As we made it to the summit, we both hooted and hollered loud enough for Alan to hear us. We were both tired, but very happy we had made it to the top. After the requisite hero shots, we rapped off the summit and across the crevasse to the top of the 4th pitch. At this point we were in full sun and were out of water. Barry was visibly exhausted and I’m sure I didn’t look much better. I tied our twin ropes together with a triple fisherman’s knot and Barry began rapping the route. After one long and two short rappels we were on the ground looking at a grinning Alan who was obviously happy to see us.

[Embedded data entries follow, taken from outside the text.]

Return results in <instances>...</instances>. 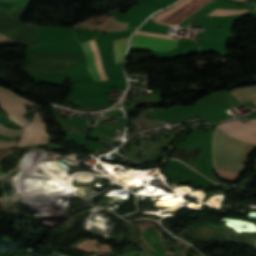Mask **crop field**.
Segmentation results:
<instances>
[{
	"label": "crop field",
	"instance_id": "obj_1",
	"mask_svg": "<svg viewBox=\"0 0 256 256\" xmlns=\"http://www.w3.org/2000/svg\"><path fill=\"white\" fill-rule=\"evenodd\" d=\"M256 143L236 139L218 125L213 134V163L215 169L243 172L248 153Z\"/></svg>",
	"mask_w": 256,
	"mask_h": 256
},
{
	"label": "crop field",
	"instance_id": "obj_2",
	"mask_svg": "<svg viewBox=\"0 0 256 256\" xmlns=\"http://www.w3.org/2000/svg\"><path fill=\"white\" fill-rule=\"evenodd\" d=\"M128 38L129 37L113 41L116 63L124 60ZM80 44L86 55L87 69L93 81L102 80L96 69L94 54L90 42L87 41Z\"/></svg>",
	"mask_w": 256,
	"mask_h": 256
},
{
	"label": "crop field",
	"instance_id": "obj_3",
	"mask_svg": "<svg viewBox=\"0 0 256 256\" xmlns=\"http://www.w3.org/2000/svg\"><path fill=\"white\" fill-rule=\"evenodd\" d=\"M129 47L170 51L177 47V41L133 34Z\"/></svg>",
	"mask_w": 256,
	"mask_h": 256
},
{
	"label": "crop field",
	"instance_id": "obj_4",
	"mask_svg": "<svg viewBox=\"0 0 256 256\" xmlns=\"http://www.w3.org/2000/svg\"><path fill=\"white\" fill-rule=\"evenodd\" d=\"M0 106L10 119L25 127L29 122L21 115L26 112L25 106L18 99L4 92H0Z\"/></svg>",
	"mask_w": 256,
	"mask_h": 256
},
{
	"label": "crop field",
	"instance_id": "obj_5",
	"mask_svg": "<svg viewBox=\"0 0 256 256\" xmlns=\"http://www.w3.org/2000/svg\"><path fill=\"white\" fill-rule=\"evenodd\" d=\"M47 139L48 135L45 132L43 119L36 118L27 128L24 129L18 146L43 143L47 142Z\"/></svg>",
	"mask_w": 256,
	"mask_h": 256
},
{
	"label": "crop field",
	"instance_id": "obj_6",
	"mask_svg": "<svg viewBox=\"0 0 256 256\" xmlns=\"http://www.w3.org/2000/svg\"><path fill=\"white\" fill-rule=\"evenodd\" d=\"M249 7L250 6H240V5H236V4H232V3L212 0L208 4H206L204 7L199 9L197 12H195L193 15H206L215 8H219V9H249ZM193 15H191V16H193ZM189 18L184 20L178 26L182 27L185 24L188 25Z\"/></svg>",
	"mask_w": 256,
	"mask_h": 256
},
{
	"label": "crop field",
	"instance_id": "obj_7",
	"mask_svg": "<svg viewBox=\"0 0 256 256\" xmlns=\"http://www.w3.org/2000/svg\"><path fill=\"white\" fill-rule=\"evenodd\" d=\"M221 21L210 17H198L199 25H206L204 37L216 38L217 30Z\"/></svg>",
	"mask_w": 256,
	"mask_h": 256
},
{
	"label": "crop field",
	"instance_id": "obj_8",
	"mask_svg": "<svg viewBox=\"0 0 256 256\" xmlns=\"http://www.w3.org/2000/svg\"><path fill=\"white\" fill-rule=\"evenodd\" d=\"M231 93L241 102L251 100L256 104V86H248L231 91Z\"/></svg>",
	"mask_w": 256,
	"mask_h": 256
},
{
	"label": "crop field",
	"instance_id": "obj_9",
	"mask_svg": "<svg viewBox=\"0 0 256 256\" xmlns=\"http://www.w3.org/2000/svg\"><path fill=\"white\" fill-rule=\"evenodd\" d=\"M98 243L96 242L95 239H91V240H87L83 243H80L74 247H77L79 249H82L84 251H101V252H109L110 246L108 245H103L101 247H99L96 250L90 249L91 247L97 245Z\"/></svg>",
	"mask_w": 256,
	"mask_h": 256
},
{
	"label": "crop field",
	"instance_id": "obj_10",
	"mask_svg": "<svg viewBox=\"0 0 256 256\" xmlns=\"http://www.w3.org/2000/svg\"><path fill=\"white\" fill-rule=\"evenodd\" d=\"M176 0H139L140 5L161 9Z\"/></svg>",
	"mask_w": 256,
	"mask_h": 256
},
{
	"label": "crop field",
	"instance_id": "obj_11",
	"mask_svg": "<svg viewBox=\"0 0 256 256\" xmlns=\"http://www.w3.org/2000/svg\"><path fill=\"white\" fill-rule=\"evenodd\" d=\"M20 132L21 131H10V130H7V129H4V128L0 127V133L4 134V135H8V136L18 138L19 135H20Z\"/></svg>",
	"mask_w": 256,
	"mask_h": 256
},
{
	"label": "crop field",
	"instance_id": "obj_12",
	"mask_svg": "<svg viewBox=\"0 0 256 256\" xmlns=\"http://www.w3.org/2000/svg\"><path fill=\"white\" fill-rule=\"evenodd\" d=\"M0 89L11 93V94L14 95L15 97H17L19 100H21V101H23V102H25V103H27V104L33 105V102H30V101H28V100H25V99L19 97L17 94L13 93L12 91H10V90H8V89L2 87V86H0Z\"/></svg>",
	"mask_w": 256,
	"mask_h": 256
},
{
	"label": "crop field",
	"instance_id": "obj_13",
	"mask_svg": "<svg viewBox=\"0 0 256 256\" xmlns=\"http://www.w3.org/2000/svg\"><path fill=\"white\" fill-rule=\"evenodd\" d=\"M222 1H228V2H232V3H238V4H244V5H255L256 3H252V2H243V1H236V0H222Z\"/></svg>",
	"mask_w": 256,
	"mask_h": 256
},
{
	"label": "crop field",
	"instance_id": "obj_14",
	"mask_svg": "<svg viewBox=\"0 0 256 256\" xmlns=\"http://www.w3.org/2000/svg\"><path fill=\"white\" fill-rule=\"evenodd\" d=\"M14 143H15V141L14 142H2V141H0V147L13 146Z\"/></svg>",
	"mask_w": 256,
	"mask_h": 256
},
{
	"label": "crop field",
	"instance_id": "obj_15",
	"mask_svg": "<svg viewBox=\"0 0 256 256\" xmlns=\"http://www.w3.org/2000/svg\"><path fill=\"white\" fill-rule=\"evenodd\" d=\"M107 254H95V255H90V256H106Z\"/></svg>",
	"mask_w": 256,
	"mask_h": 256
}]
</instances>
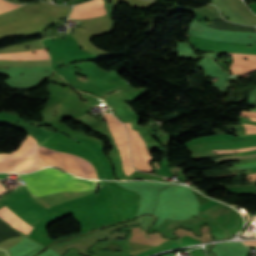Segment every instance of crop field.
I'll return each instance as SVG.
<instances>
[{
    "instance_id": "11",
    "label": "crop field",
    "mask_w": 256,
    "mask_h": 256,
    "mask_svg": "<svg viewBox=\"0 0 256 256\" xmlns=\"http://www.w3.org/2000/svg\"><path fill=\"white\" fill-rule=\"evenodd\" d=\"M250 149H256V146L238 149V150H213V151L217 153H226V152H237V151H244V150H250Z\"/></svg>"
},
{
    "instance_id": "9",
    "label": "crop field",
    "mask_w": 256,
    "mask_h": 256,
    "mask_svg": "<svg viewBox=\"0 0 256 256\" xmlns=\"http://www.w3.org/2000/svg\"><path fill=\"white\" fill-rule=\"evenodd\" d=\"M19 6H21V5H14V4H10L8 2H5L3 0H0V13L10 11L14 8L19 7Z\"/></svg>"
},
{
    "instance_id": "1",
    "label": "crop field",
    "mask_w": 256,
    "mask_h": 256,
    "mask_svg": "<svg viewBox=\"0 0 256 256\" xmlns=\"http://www.w3.org/2000/svg\"><path fill=\"white\" fill-rule=\"evenodd\" d=\"M2 200L7 206L34 226L49 215V213L32 198L31 194L24 186L3 197ZM7 206L2 209L0 208V218L7 221L13 228L28 235L34 226Z\"/></svg>"
},
{
    "instance_id": "8",
    "label": "crop field",
    "mask_w": 256,
    "mask_h": 256,
    "mask_svg": "<svg viewBox=\"0 0 256 256\" xmlns=\"http://www.w3.org/2000/svg\"><path fill=\"white\" fill-rule=\"evenodd\" d=\"M32 136H34L37 141L39 142V145H41L43 142L48 140L50 137L55 135V133L46 130L44 128H35L34 131L31 133Z\"/></svg>"
},
{
    "instance_id": "17",
    "label": "crop field",
    "mask_w": 256,
    "mask_h": 256,
    "mask_svg": "<svg viewBox=\"0 0 256 256\" xmlns=\"http://www.w3.org/2000/svg\"><path fill=\"white\" fill-rule=\"evenodd\" d=\"M157 168L160 169L159 166H157Z\"/></svg>"
},
{
    "instance_id": "4",
    "label": "crop field",
    "mask_w": 256,
    "mask_h": 256,
    "mask_svg": "<svg viewBox=\"0 0 256 256\" xmlns=\"http://www.w3.org/2000/svg\"><path fill=\"white\" fill-rule=\"evenodd\" d=\"M24 143L37 144L36 140L30 135ZM30 144H22L18 150L11 154H0V161L38 156L37 145ZM42 166L43 161L39 157L2 161L0 162V172L27 173L41 169Z\"/></svg>"
},
{
    "instance_id": "10",
    "label": "crop field",
    "mask_w": 256,
    "mask_h": 256,
    "mask_svg": "<svg viewBox=\"0 0 256 256\" xmlns=\"http://www.w3.org/2000/svg\"><path fill=\"white\" fill-rule=\"evenodd\" d=\"M248 120L256 121L255 118H248ZM245 128V133H256V125L243 124Z\"/></svg>"
},
{
    "instance_id": "15",
    "label": "crop field",
    "mask_w": 256,
    "mask_h": 256,
    "mask_svg": "<svg viewBox=\"0 0 256 256\" xmlns=\"http://www.w3.org/2000/svg\"><path fill=\"white\" fill-rule=\"evenodd\" d=\"M6 192V190L2 187V185L0 184V194Z\"/></svg>"
},
{
    "instance_id": "3",
    "label": "crop field",
    "mask_w": 256,
    "mask_h": 256,
    "mask_svg": "<svg viewBox=\"0 0 256 256\" xmlns=\"http://www.w3.org/2000/svg\"><path fill=\"white\" fill-rule=\"evenodd\" d=\"M189 42L195 46V48L201 51H215L219 54L232 52V53H244L256 55V45L248 47L247 45H236L218 42H209L189 36ZM231 54V53H230ZM244 54H231L234 62L230 69L232 73H250L256 71V56L244 55ZM247 58L248 60H243Z\"/></svg>"
},
{
    "instance_id": "5",
    "label": "crop field",
    "mask_w": 256,
    "mask_h": 256,
    "mask_svg": "<svg viewBox=\"0 0 256 256\" xmlns=\"http://www.w3.org/2000/svg\"><path fill=\"white\" fill-rule=\"evenodd\" d=\"M105 115L106 120L108 121L109 130L118 146L120 155L122 157L124 172L126 175H129L134 170L130 162L126 130L124 126L112 115Z\"/></svg>"
},
{
    "instance_id": "16",
    "label": "crop field",
    "mask_w": 256,
    "mask_h": 256,
    "mask_svg": "<svg viewBox=\"0 0 256 256\" xmlns=\"http://www.w3.org/2000/svg\"><path fill=\"white\" fill-rule=\"evenodd\" d=\"M240 116H246V117H248V116H250V117H255L256 118V115H240Z\"/></svg>"
},
{
    "instance_id": "12",
    "label": "crop field",
    "mask_w": 256,
    "mask_h": 256,
    "mask_svg": "<svg viewBox=\"0 0 256 256\" xmlns=\"http://www.w3.org/2000/svg\"><path fill=\"white\" fill-rule=\"evenodd\" d=\"M244 244L256 245V240H252V241H244Z\"/></svg>"
},
{
    "instance_id": "13",
    "label": "crop field",
    "mask_w": 256,
    "mask_h": 256,
    "mask_svg": "<svg viewBox=\"0 0 256 256\" xmlns=\"http://www.w3.org/2000/svg\"><path fill=\"white\" fill-rule=\"evenodd\" d=\"M256 162H252V163H244V164H233V166H240V165H247V164H254Z\"/></svg>"
},
{
    "instance_id": "7",
    "label": "crop field",
    "mask_w": 256,
    "mask_h": 256,
    "mask_svg": "<svg viewBox=\"0 0 256 256\" xmlns=\"http://www.w3.org/2000/svg\"><path fill=\"white\" fill-rule=\"evenodd\" d=\"M0 66L15 67V66H50L49 60H0Z\"/></svg>"
},
{
    "instance_id": "6",
    "label": "crop field",
    "mask_w": 256,
    "mask_h": 256,
    "mask_svg": "<svg viewBox=\"0 0 256 256\" xmlns=\"http://www.w3.org/2000/svg\"><path fill=\"white\" fill-rule=\"evenodd\" d=\"M125 126L129 134L130 149L135 168L143 171H151L152 167L149 165V161L152 158L147 151L144 141L138 132L132 129L130 123H126Z\"/></svg>"
},
{
    "instance_id": "14",
    "label": "crop field",
    "mask_w": 256,
    "mask_h": 256,
    "mask_svg": "<svg viewBox=\"0 0 256 256\" xmlns=\"http://www.w3.org/2000/svg\"><path fill=\"white\" fill-rule=\"evenodd\" d=\"M241 113L242 114H256V112H252V111H250V112L241 111Z\"/></svg>"
},
{
    "instance_id": "2",
    "label": "crop field",
    "mask_w": 256,
    "mask_h": 256,
    "mask_svg": "<svg viewBox=\"0 0 256 256\" xmlns=\"http://www.w3.org/2000/svg\"><path fill=\"white\" fill-rule=\"evenodd\" d=\"M26 182L33 196H42L63 191H88L96 181L76 178L56 168H48L27 175H17Z\"/></svg>"
}]
</instances>
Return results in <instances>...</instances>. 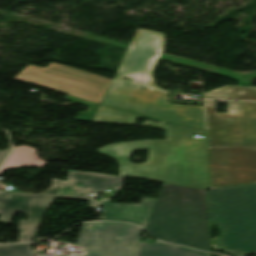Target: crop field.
<instances>
[{
	"instance_id": "1",
	"label": "crop field",
	"mask_w": 256,
	"mask_h": 256,
	"mask_svg": "<svg viewBox=\"0 0 256 256\" xmlns=\"http://www.w3.org/2000/svg\"><path fill=\"white\" fill-rule=\"evenodd\" d=\"M163 50V33L138 29L101 104L204 129L202 106L170 105L167 91L156 87L153 71Z\"/></svg>"
},
{
	"instance_id": "2",
	"label": "crop field",
	"mask_w": 256,
	"mask_h": 256,
	"mask_svg": "<svg viewBox=\"0 0 256 256\" xmlns=\"http://www.w3.org/2000/svg\"><path fill=\"white\" fill-rule=\"evenodd\" d=\"M169 140H144L119 143L98 149L120 165V176L210 189L206 130L167 122ZM204 138H194L193 135ZM149 150L148 163L132 164L133 151Z\"/></svg>"
},
{
	"instance_id": "3",
	"label": "crop field",
	"mask_w": 256,
	"mask_h": 256,
	"mask_svg": "<svg viewBox=\"0 0 256 256\" xmlns=\"http://www.w3.org/2000/svg\"><path fill=\"white\" fill-rule=\"evenodd\" d=\"M145 228L162 241L211 252L206 190L162 183Z\"/></svg>"
},
{
	"instance_id": "4",
	"label": "crop field",
	"mask_w": 256,
	"mask_h": 256,
	"mask_svg": "<svg viewBox=\"0 0 256 256\" xmlns=\"http://www.w3.org/2000/svg\"><path fill=\"white\" fill-rule=\"evenodd\" d=\"M211 221L223 233L217 241L224 252L256 251V184L209 190Z\"/></svg>"
},
{
	"instance_id": "5",
	"label": "crop field",
	"mask_w": 256,
	"mask_h": 256,
	"mask_svg": "<svg viewBox=\"0 0 256 256\" xmlns=\"http://www.w3.org/2000/svg\"><path fill=\"white\" fill-rule=\"evenodd\" d=\"M221 102L228 114L216 113V101L205 100L208 147H256V103Z\"/></svg>"
},
{
	"instance_id": "6",
	"label": "crop field",
	"mask_w": 256,
	"mask_h": 256,
	"mask_svg": "<svg viewBox=\"0 0 256 256\" xmlns=\"http://www.w3.org/2000/svg\"><path fill=\"white\" fill-rule=\"evenodd\" d=\"M142 231L126 223H86L76 245L105 256H133Z\"/></svg>"
},
{
	"instance_id": "7",
	"label": "crop field",
	"mask_w": 256,
	"mask_h": 256,
	"mask_svg": "<svg viewBox=\"0 0 256 256\" xmlns=\"http://www.w3.org/2000/svg\"><path fill=\"white\" fill-rule=\"evenodd\" d=\"M212 189L256 183V148H209Z\"/></svg>"
},
{
	"instance_id": "8",
	"label": "crop field",
	"mask_w": 256,
	"mask_h": 256,
	"mask_svg": "<svg viewBox=\"0 0 256 256\" xmlns=\"http://www.w3.org/2000/svg\"><path fill=\"white\" fill-rule=\"evenodd\" d=\"M52 183L53 186L43 194H18L15 201L6 199L8 192H0V214H2L0 221L11 222L17 211L29 216L27 221L19 223V231H21L19 242L33 240L61 181L53 179Z\"/></svg>"
},
{
	"instance_id": "9",
	"label": "crop field",
	"mask_w": 256,
	"mask_h": 256,
	"mask_svg": "<svg viewBox=\"0 0 256 256\" xmlns=\"http://www.w3.org/2000/svg\"><path fill=\"white\" fill-rule=\"evenodd\" d=\"M124 177L89 172H68V181H63L56 196L60 198L89 200V208H95L89 193H99L106 189L121 191Z\"/></svg>"
},
{
	"instance_id": "10",
	"label": "crop field",
	"mask_w": 256,
	"mask_h": 256,
	"mask_svg": "<svg viewBox=\"0 0 256 256\" xmlns=\"http://www.w3.org/2000/svg\"><path fill=\"white\" fill-rule=\"evenodd\" d=\"M112 200L97 201L98 206L104 207L101 220L128 221L144 227L156 199L143 198L141 204H112Z\"/></svg>"
},
{
	"instance_id": "11",
	"label": "crop field",
	"mask_w": 256,
	"mask_h": 256,
	"mask_svg": "<svg viewBox=\"0 0 256 256\" xmlns=\"http://www.w3.org/2000/svg\"><path fill=\"white\" fill-rule=\"evenodd\" d=\"M139 117H146V116H142V115H138V114H134V113H130V112H126V111H122V110H118V109L100 105L98 108V111L94 117L93 122L139 125V124L133 123ZM146 118L158 120V119H154V118H150V117H146ZM159 121H162V120H159ZM139 126H151V127L160 128V129L165 130L164 121H162V123L146 121L143 125H139Z\"/></svg>"
},
{
	"instance_id": "12",
	"label": "crop field",
	"mask_w": 256,
	"mask_h": 256,
	"mask_svg": "<svg viewBox=\"0 0 256 256\" xmlns=\"http://www.w3.org/2000/svg\"><path fill=\"white\" fill-rule=\"evenodd\" d=\"M134 256H211V254L158 242L154 244L140 242Z\"/></svg>"
},
{
	"instance_id": "13",
	"label": "crop field",
	"mask_w": 256,
	"mask_h": 256,
	"mask_svg": "<svg viewBox=\"0 0 256 256\" xmlns=\"http://www.w3.org/2000/svg\"><path fill=\"white\" fill-rule=\"evenodd\" d=\"M38 158L35 149L25 146L16 147L9 158L0 167V173L7 168H15L24 165L43 167L46 162Z\"/></svg>"
},
{
	"instance_id": "14",
	"label": "crop field",
	"mask_w": 256,
	"mask_h": 256,
	"mask_svg": "<svg viewBox=\"0 0 256 256\" xmlns=\"http://www.w3.org/2000/svg\"><path fill=\"white\" fill-rule=\"evenodd\" d=\"M230 89V91H227ZM243 92V94H239ZM205 98L256 100V88L251 87H224L205 94Z\"/></svg>"
},
{
	"instance_id": "15",
	"label": "crop field",
	"mask_w": 256,
	"mask_h": 256,
	"mask_svg": "<svg viewBox=\"0 0 256 256\" xmlns=\"http://www.w3.org/2000/svg\"><path fill=\"white\" fill-rule=\"evenodd\" d=\"M0 256H32L31 244L0 246Z\"/></svg>"
},
{
	"instance_id": "16",
	"label": "crop field",
	"mask_w": 256,
	"mask_h": 256,
	"mask_svg": "<svg viewBox=\"0 0 256 256\" xmlns=\"http://www.w3.org/2000/svg\"><path fill=\"white\" fill-rule=\"evenodd\" d=\"M67 99L89 106L86 113H84V112L78 113L75 120L87 121V122L92 121V119H93V117H94V115L97 111V108L99 106L98 104H95V103H92V102H89V101H86V100H82V99H79V98H76V97H73V96H70V95H68ZM83 115H85L84 118H83Z\"/></svg>"
},
{
	"instance_id": "17",
	"label": "crop field",
	"mask_w": 256,
	"mask_h": 256,
	"mask_svg": "<svg viewBox=\"0 0 256 256\" xmlns=\"http://www.w3.org/2000/svg\"><path fill=\"white\" fill-rule=\"evenodd\" d=\"M84 252H86V256H104L100 253H97V252H94V251H91V250H88V249H85L84 248ZM39 256H44V254H38ZM54 256H65V255H55Z\"/></svg>"
},
{
	"instance_id": "18",
	"label": "crop field",
	"mask_w": 256,
	"mask_h": 256,
	"mask_svg": "<svg viewBox=\"0 0 256 256\" xmlns=\"http://www.w3.org/2000/svg\"><path fill=\"white\" fill-rule=\"evenodd\" d=\"M9 150L10 149L4 150V151H0V162L5 157V155L9 152Z\"/></svg>"
},
{
	"instance_id": "19",
	"label": "crop field",
	"mask_w": 256,
	"mask_h": 256,
	"mask_svg": "<svg viewBox=\"0 0 256 256\" xmlns=\"http://www.w3.org/2000/svg\"><path fill=\"white\" fill-rule=\"evenodd\" d=\"M16 196H17V194L9 193V195L7 196V198L14 200V199L16 198Z\"/></svg>"
}]
</instances>
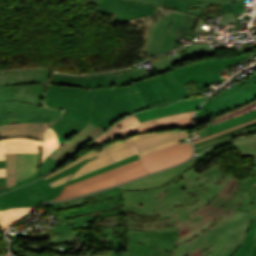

(Alan continues:) It was now 6:30 pm. After their rappels, I could see that they were obviously exhausted and dehydrated, especially Barry. The long day, plus the stress of leading every loose, run-out pitch created a zombie-like character which I had never seen before in him. They had run out of food and water and were both sort of grumpy. So, I allowed them to rest while I sorted the gear, ropes, etc, so we could get out of there before dark. We still had at least two rappels and a nasty bushwhack to negotiate before we could get back to the car. Also, we were worried that our hotel reservation would be canceled because we had not checked in before 6:00 pm. There was no way we could camp again because we had to be in Durango by 7:00 am so Barry could catch the train to his next climb.
Anyway, we began to descend. Luckily, Jackie just happened to bring along her ankle brace which was a veteran of many ankle and leg injuries over the past couple of years. So with the ankle brace and high-top approach shoes, my foot was stabilized well enough so I could move relatively quickly. We had to do two raps and I happily did all the setting up while watching my zombie-like companions observe my work. On the final rappel, I cussed pretty loudly while rocks zoomed by my head after a shifting rappel rope continued to dislodge loose rock. An hour and a half later, we were back at the car and packing up, totally spent after 14 hours on the mountain.
A lot of lessons were learned that day. First, we totally underestimated Chimney Rock. After all my research into this climb, I failed to see that the reason why there was not more info on it was because it is such a shitty climb and nobody does it very often. Second, given the close proximity of our campsite and parking, we all figured that our approach would be fairly short as opposed to the four hours that it actually took us. And finally, we did not take enough food, water, or first aid supplies.
I had been seduced by Chimney Rock. I was so enthralled by the idea of climbing this beautiful mountain, that I had failed to follow one of the basic rules of climbing: Show respect for the mountain, the conditions, and the situation. We had underestimated Chimney Rock and had paid for it.
Barry is probably one of the most courageous climbers I know. Like Chimney Rock, he has climbed some of the most heinous backcountry shit you can imagine......usually solo. His final statement after we got back to the car was, “Had I known what I know now, I would have never come near that mountain.” We all agreed. However, I can’t help being still drawn by this mountain, especially since I feel cheated. Again....I am being seduced by Chimney Rock and want to go back and take care of some unfinished business.